He's 5months and 50lbs so I'm wondering how much more that will go up.


----------



## kjarv24 (Nov 7, 2008)

But, we are switching to raw in a couple weeks.


----------



## lgnutah (Feb 26, 2007)

Very interesting numbers. Though there was lots of variation, overall it seemed it typically only costs about $1 day to feed a dog high quality food.


----------



## lmwsport7 (Feb 25, 2009)

I was actually just thinking about this yesterday as I bought a new bag of food. We feed Orijen Adult - the 15lb bag lasts rylee about a month and is $34 w/tax. Add in the meat i'm mixing in to get her to eat it right now, and it's prob about $1.50/day.


----------



## MillysMom (Nov 5, 2008)

My guess is I probably spend about $2.50 a day feeding 1 3/4 cups Fromm a day, 2 Tbsp Wysong canned and supplements (fish oil and Cosequin DS). I'll have to do the math and figure it out for sure.


----------



## gabbys mom (Apr 23, 2008)

Gabby eats Diamond Naturals. 

40 lbs for 25$. 165 cups. 2.5 cups a day = .37 cents a day

Ozzie eats Chicken Soup for Puppy Lover's Soul. 
30 lbs for 35. 158 cups. 3.5 cups a day. = .77 cents a day


----------



## cinnamonteal (May 16, 2008)

I'm estimating it costs about $1.50 per day.
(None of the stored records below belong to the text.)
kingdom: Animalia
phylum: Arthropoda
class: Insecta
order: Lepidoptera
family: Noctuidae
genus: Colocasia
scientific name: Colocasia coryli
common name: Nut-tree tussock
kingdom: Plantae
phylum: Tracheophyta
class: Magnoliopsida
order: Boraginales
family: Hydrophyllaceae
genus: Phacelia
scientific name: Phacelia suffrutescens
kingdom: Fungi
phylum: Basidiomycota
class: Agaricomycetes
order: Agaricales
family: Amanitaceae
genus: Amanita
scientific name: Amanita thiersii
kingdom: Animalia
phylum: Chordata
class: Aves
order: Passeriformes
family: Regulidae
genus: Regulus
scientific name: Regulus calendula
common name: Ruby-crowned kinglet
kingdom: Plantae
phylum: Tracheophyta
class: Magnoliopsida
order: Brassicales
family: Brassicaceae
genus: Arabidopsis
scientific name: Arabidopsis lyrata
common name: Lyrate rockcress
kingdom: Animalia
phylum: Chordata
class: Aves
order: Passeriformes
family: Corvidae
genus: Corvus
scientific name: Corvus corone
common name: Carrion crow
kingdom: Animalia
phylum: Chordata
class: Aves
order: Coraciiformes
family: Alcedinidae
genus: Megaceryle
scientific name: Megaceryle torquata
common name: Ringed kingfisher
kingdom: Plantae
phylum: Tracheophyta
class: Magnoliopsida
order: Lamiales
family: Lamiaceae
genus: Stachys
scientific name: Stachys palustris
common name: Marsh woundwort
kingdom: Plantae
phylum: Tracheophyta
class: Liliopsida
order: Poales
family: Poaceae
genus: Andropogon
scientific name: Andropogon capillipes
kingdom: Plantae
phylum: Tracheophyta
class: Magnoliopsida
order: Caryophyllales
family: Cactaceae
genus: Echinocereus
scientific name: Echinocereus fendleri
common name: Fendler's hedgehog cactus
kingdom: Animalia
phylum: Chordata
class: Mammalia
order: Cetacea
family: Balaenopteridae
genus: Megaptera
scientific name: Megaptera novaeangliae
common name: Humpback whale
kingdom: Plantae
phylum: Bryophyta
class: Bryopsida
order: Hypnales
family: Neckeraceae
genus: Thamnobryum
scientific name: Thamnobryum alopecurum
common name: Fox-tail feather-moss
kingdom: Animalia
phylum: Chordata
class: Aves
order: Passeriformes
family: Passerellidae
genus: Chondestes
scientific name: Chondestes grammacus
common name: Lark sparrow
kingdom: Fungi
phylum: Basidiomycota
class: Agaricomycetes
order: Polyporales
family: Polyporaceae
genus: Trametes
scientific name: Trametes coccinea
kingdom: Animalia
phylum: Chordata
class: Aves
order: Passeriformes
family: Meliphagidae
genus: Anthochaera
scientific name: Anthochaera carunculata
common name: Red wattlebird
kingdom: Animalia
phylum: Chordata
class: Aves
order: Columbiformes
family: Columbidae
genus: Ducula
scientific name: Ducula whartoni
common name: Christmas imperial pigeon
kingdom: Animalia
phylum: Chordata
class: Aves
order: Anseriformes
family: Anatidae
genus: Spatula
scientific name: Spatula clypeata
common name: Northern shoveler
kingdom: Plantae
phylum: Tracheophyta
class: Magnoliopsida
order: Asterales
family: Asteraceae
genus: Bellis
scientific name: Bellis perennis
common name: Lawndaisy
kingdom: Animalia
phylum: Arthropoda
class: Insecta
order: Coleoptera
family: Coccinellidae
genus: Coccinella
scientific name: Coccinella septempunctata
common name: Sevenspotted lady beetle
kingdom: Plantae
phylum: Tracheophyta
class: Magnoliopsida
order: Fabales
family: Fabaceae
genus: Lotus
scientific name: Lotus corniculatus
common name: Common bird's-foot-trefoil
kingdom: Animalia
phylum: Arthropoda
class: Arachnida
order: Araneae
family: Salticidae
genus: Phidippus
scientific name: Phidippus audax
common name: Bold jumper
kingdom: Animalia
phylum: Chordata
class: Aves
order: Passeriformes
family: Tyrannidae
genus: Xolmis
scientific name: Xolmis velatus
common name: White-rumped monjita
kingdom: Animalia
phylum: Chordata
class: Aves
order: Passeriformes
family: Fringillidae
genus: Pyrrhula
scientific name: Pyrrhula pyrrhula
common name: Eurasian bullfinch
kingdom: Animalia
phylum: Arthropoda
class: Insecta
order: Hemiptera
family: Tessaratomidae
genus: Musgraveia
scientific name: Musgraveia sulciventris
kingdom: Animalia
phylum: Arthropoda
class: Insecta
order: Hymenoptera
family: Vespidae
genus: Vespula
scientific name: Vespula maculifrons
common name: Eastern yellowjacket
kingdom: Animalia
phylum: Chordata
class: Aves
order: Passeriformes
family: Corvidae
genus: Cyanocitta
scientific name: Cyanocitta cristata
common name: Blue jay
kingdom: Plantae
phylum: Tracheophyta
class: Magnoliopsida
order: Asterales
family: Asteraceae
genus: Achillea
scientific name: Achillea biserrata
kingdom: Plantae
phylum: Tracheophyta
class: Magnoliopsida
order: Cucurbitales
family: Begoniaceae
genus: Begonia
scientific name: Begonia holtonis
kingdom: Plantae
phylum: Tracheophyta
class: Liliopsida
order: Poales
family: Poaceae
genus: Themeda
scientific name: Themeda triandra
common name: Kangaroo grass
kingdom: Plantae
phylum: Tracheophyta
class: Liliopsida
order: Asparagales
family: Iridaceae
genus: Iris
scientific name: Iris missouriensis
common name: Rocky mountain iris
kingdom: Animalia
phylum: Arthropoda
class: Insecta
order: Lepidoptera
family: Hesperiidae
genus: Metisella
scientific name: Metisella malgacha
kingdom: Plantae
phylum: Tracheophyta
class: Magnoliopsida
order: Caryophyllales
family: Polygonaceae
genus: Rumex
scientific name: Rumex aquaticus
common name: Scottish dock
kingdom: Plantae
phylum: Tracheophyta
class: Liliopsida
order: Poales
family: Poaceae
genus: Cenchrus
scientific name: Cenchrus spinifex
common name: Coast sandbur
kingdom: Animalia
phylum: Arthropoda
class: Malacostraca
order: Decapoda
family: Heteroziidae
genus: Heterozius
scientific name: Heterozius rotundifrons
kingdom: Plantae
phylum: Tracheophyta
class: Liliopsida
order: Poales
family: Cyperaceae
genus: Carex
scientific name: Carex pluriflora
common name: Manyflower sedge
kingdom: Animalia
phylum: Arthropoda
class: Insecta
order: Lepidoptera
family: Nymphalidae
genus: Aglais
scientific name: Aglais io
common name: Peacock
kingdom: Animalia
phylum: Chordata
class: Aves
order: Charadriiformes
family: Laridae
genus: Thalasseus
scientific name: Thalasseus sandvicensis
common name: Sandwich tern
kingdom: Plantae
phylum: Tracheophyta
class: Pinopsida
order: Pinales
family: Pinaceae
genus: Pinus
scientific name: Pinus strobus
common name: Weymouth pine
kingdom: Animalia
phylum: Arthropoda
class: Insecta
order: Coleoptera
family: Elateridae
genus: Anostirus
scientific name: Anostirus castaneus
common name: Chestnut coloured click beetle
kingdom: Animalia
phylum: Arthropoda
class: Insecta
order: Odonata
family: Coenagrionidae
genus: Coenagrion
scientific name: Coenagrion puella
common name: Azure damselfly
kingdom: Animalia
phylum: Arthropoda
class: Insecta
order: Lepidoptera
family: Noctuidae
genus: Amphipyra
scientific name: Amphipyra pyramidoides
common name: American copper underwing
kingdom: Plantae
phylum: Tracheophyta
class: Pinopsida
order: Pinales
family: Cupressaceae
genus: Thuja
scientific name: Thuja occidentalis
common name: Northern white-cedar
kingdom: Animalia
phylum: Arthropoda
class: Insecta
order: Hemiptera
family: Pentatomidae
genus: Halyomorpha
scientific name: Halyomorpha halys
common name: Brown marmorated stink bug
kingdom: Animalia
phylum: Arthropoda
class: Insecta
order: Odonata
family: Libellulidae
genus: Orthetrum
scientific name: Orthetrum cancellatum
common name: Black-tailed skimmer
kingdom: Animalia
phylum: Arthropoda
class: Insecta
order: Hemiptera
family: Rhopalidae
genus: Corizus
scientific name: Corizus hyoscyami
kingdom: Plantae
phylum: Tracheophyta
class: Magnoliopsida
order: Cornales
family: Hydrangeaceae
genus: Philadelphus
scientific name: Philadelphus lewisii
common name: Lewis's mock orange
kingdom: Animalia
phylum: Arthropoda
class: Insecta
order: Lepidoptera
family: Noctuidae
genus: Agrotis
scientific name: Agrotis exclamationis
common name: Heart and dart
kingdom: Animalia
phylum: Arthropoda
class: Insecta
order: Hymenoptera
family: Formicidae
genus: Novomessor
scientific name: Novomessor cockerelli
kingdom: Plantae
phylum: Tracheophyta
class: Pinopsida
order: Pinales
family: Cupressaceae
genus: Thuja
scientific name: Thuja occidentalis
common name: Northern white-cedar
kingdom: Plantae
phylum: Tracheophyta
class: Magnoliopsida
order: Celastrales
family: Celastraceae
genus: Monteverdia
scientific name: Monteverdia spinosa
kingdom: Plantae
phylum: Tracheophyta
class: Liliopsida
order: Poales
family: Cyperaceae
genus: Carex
Caleb goes through a 35 lb bag (costs $45) in about a month.


----------



## cinnamonteal (May 16, 2008)

missmarstar said:


> It costs me about $1-$1.50 per day to feed both dogs on their raw diet. If I weren't able to buy meat in bulk at amazing prices, it would be much more than that.


Wow! I thought it would be way more expensive. Where do you buy meat?


----------



## marleysmummy (Jul 11, 2008)

A 15kg bag of Eukanuba Puppy food for Marley costs me $60, this lasts him about a month, feeding him 4 cups/day

So I guess he costs me $2 per day, not to mention, the chicken, mince or whatever I buy for toppings!!


----------



## sifuyono (May 8, 2008)

pro plan cost me about US$50 15,89 kg bag
about US$1 / day


----------



## damita (Jun 4, 2009)

Feeding Taste of the Wild - my cost is $5.04/day for all 4 dogs (averaging that out it is $1.26 per day per dog). Feeding Canidae my cost is $3.84/day for all 4 dogs (averaging out to .96 per dog per day). TOTW has a lower calorie count so I have been having to feed more so think I am going to make the switch back to Canidae (stopped when they changed formulas).

I also am looking for recommendations on a new food - ideally I would like an all life stages with a reasonable price tag with NO corn, wheat or mystery meats. I have been looking at Wellness but the ingredients seem to be on par with TOTW and it is about $20 per bag (and smaller bag to boot) more expensive.


----------